What is being asked -> Print the records below exactly, from the line containing "index dip: (154, 67)" down to the line containing "thumb cmc: (171, 144)", both lines included, and omit every picture.

:: Input ::

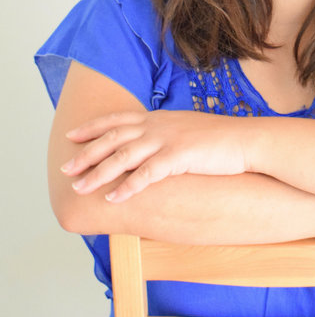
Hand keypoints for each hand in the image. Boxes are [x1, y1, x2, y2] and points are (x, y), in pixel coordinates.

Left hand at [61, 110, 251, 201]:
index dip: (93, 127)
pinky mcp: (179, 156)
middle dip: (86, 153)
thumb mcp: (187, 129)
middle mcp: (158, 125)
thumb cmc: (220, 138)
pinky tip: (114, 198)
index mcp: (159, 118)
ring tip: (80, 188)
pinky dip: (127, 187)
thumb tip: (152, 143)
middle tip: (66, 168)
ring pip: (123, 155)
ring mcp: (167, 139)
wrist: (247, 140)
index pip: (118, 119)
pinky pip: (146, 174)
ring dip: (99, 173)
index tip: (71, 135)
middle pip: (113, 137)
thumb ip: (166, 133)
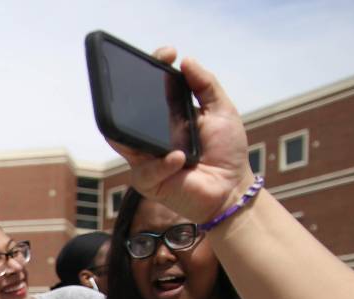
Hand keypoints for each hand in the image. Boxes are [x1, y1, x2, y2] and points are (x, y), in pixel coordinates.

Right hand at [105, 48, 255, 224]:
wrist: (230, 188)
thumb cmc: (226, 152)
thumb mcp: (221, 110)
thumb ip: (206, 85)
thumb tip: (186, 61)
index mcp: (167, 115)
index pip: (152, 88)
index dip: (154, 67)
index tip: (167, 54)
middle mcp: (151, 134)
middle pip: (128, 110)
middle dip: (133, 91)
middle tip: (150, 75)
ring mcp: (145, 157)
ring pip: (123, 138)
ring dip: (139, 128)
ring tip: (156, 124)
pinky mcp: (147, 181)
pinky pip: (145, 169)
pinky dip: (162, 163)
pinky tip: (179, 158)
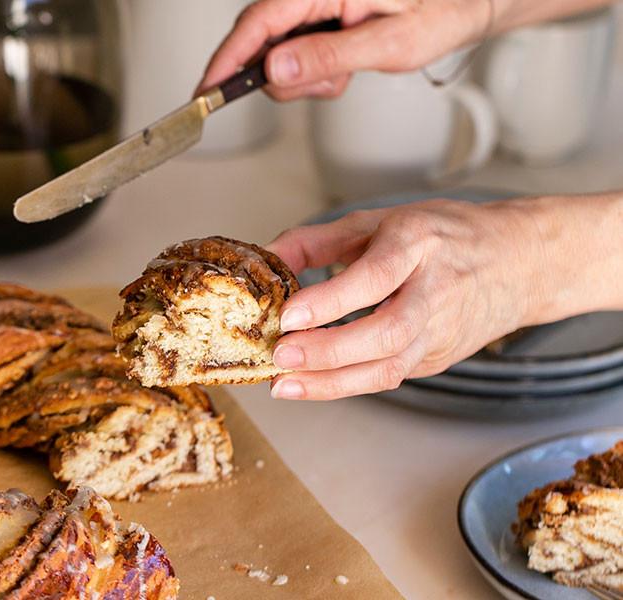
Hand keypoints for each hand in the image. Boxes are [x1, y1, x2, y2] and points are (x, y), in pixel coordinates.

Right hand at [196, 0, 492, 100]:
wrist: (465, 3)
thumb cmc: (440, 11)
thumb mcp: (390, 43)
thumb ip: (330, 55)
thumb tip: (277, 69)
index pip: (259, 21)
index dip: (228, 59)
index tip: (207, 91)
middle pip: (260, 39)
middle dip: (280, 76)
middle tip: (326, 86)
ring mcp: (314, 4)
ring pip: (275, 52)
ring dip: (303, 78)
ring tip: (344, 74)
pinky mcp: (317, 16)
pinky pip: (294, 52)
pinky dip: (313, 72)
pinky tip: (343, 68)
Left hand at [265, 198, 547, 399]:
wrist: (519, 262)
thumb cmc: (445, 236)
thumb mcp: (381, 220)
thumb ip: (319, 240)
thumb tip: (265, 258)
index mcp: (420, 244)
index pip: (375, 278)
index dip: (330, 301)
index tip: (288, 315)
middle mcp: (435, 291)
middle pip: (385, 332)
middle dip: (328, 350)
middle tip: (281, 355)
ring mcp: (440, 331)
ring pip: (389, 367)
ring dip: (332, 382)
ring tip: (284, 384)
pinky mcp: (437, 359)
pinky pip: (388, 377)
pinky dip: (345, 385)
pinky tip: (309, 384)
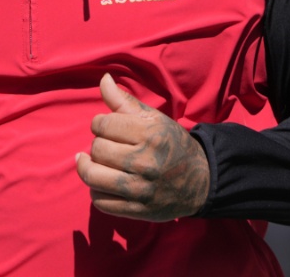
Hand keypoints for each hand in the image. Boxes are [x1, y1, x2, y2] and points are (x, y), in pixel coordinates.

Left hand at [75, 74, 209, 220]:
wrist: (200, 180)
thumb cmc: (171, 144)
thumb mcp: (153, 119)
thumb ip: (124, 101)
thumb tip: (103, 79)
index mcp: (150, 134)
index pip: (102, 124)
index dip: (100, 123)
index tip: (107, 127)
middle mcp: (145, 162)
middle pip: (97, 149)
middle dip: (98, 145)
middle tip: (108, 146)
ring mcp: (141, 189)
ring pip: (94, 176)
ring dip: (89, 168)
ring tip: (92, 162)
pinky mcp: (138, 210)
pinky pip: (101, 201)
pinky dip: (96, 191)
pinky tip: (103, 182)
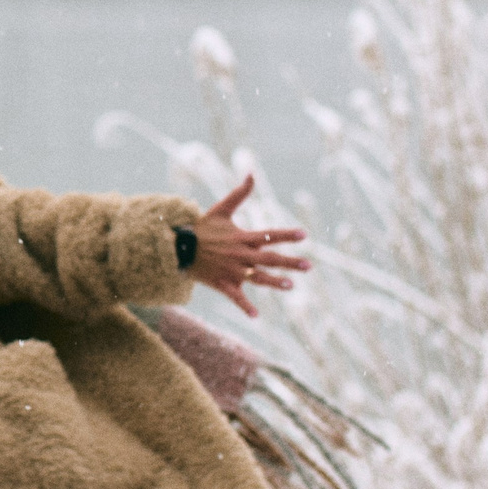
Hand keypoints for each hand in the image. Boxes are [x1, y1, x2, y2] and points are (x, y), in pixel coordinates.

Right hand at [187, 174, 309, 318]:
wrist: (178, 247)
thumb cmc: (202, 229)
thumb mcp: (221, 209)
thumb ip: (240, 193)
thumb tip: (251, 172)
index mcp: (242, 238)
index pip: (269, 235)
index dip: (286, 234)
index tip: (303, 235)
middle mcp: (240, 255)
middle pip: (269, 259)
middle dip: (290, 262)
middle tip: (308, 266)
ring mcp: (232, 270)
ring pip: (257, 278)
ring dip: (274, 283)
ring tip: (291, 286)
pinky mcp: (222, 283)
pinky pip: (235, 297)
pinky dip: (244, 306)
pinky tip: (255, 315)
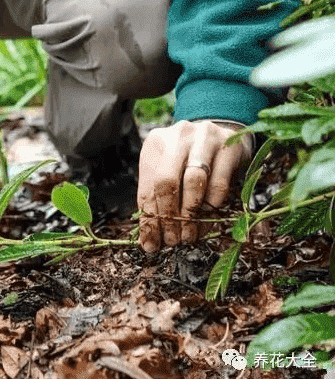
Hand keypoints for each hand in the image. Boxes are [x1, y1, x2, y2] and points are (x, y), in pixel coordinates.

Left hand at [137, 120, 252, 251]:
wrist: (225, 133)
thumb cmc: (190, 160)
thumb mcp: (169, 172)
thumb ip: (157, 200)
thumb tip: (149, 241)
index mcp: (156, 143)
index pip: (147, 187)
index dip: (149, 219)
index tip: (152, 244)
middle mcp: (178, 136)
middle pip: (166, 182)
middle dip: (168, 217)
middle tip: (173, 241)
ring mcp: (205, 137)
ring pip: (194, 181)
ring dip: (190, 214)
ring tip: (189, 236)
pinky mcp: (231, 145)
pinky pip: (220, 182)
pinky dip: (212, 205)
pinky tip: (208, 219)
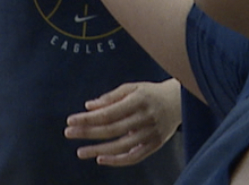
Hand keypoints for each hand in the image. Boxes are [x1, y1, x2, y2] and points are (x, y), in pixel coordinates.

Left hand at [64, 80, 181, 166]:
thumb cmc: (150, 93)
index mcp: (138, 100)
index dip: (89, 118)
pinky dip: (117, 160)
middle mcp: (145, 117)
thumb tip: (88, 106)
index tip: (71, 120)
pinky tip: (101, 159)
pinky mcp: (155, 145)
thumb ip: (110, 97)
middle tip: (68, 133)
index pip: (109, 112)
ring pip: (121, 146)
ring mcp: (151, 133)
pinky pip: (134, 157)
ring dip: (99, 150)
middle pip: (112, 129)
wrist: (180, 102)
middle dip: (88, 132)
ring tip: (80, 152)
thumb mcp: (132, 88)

:::

Output of the exercise ->
index dip: (154, 67)
index tip: (167, 54)
middle mcp: (151, 134)
middle pip: (128, 110)
middle dip: (133, 91)
middle tip: (150, 75)
ring mcp: (145, 157)
ring pip: (123, 138)
ring dip: (139, 128)
ring tip: (156, 124)
pinky mcp: (147, 181)
pinky pip: (145, 169)
pinky dip: (162, 163)
pinky tip: (179, 158)
Hand keypoints for each hand in the image. Boxes are [x1, y1, x2, y2] and points are (x, y), in pixel coordinates.

Right hand at [196, 0, 492, 100]:
wrist: (465, 3)
thumb cmc: (440, 11)
thumb mcp: (390, 43)
thumb ip: (330, 55)
thumb tip: (277, 69)
index pip: (259, 21)
index dip: (228, 59)
index tip: (207, 91)
middle pip: (260, 39)
middle dip: (280, 76)
middle tip: (326, 86)
ring mcp: (314, 4)
ring pip: (275, 52)
ring dip: (303, 78)
ring tip: (344, 74)
pinky mcp: (317, 16)
pinky pip: (294, 52)
pinky dip: (313, 72)
pinky tip: (343, 68)
Left hand at [265, 198, 547, 399]:
wrist: (519, 262)
thumb cmc: (445, 236)
thumb mcp: (381, 220)
thumb ip: (319, 240)
thumb tip: (265, 258)
index mcp: (420, 244)
index pip: (375, 278)
index dip: (330, 301)
index tip: (288, 315)
middle mcp: (435, 291)
middle pip: (385, 332)
middle dip: (328, 350)
middle tip: (281, 355)
ring mcp: (440, 331)
ring pip: (389, 367)
ring dip: (332, 382)
ring tip: (284, 384)
pinky mcp: (437, 359)
pinky pip: (388, 377)
pinky dip: (345, 385)
pinky tip: (309, 384)
Hand keypoints for each hand in the image. Boxes are [x1, y1, x2, y2] and points are (x, y), in pixel coordinates.

Left hand at [75, 74, 209, 220]:
wrist: (200, 180)
thumb cmc: (171, 144)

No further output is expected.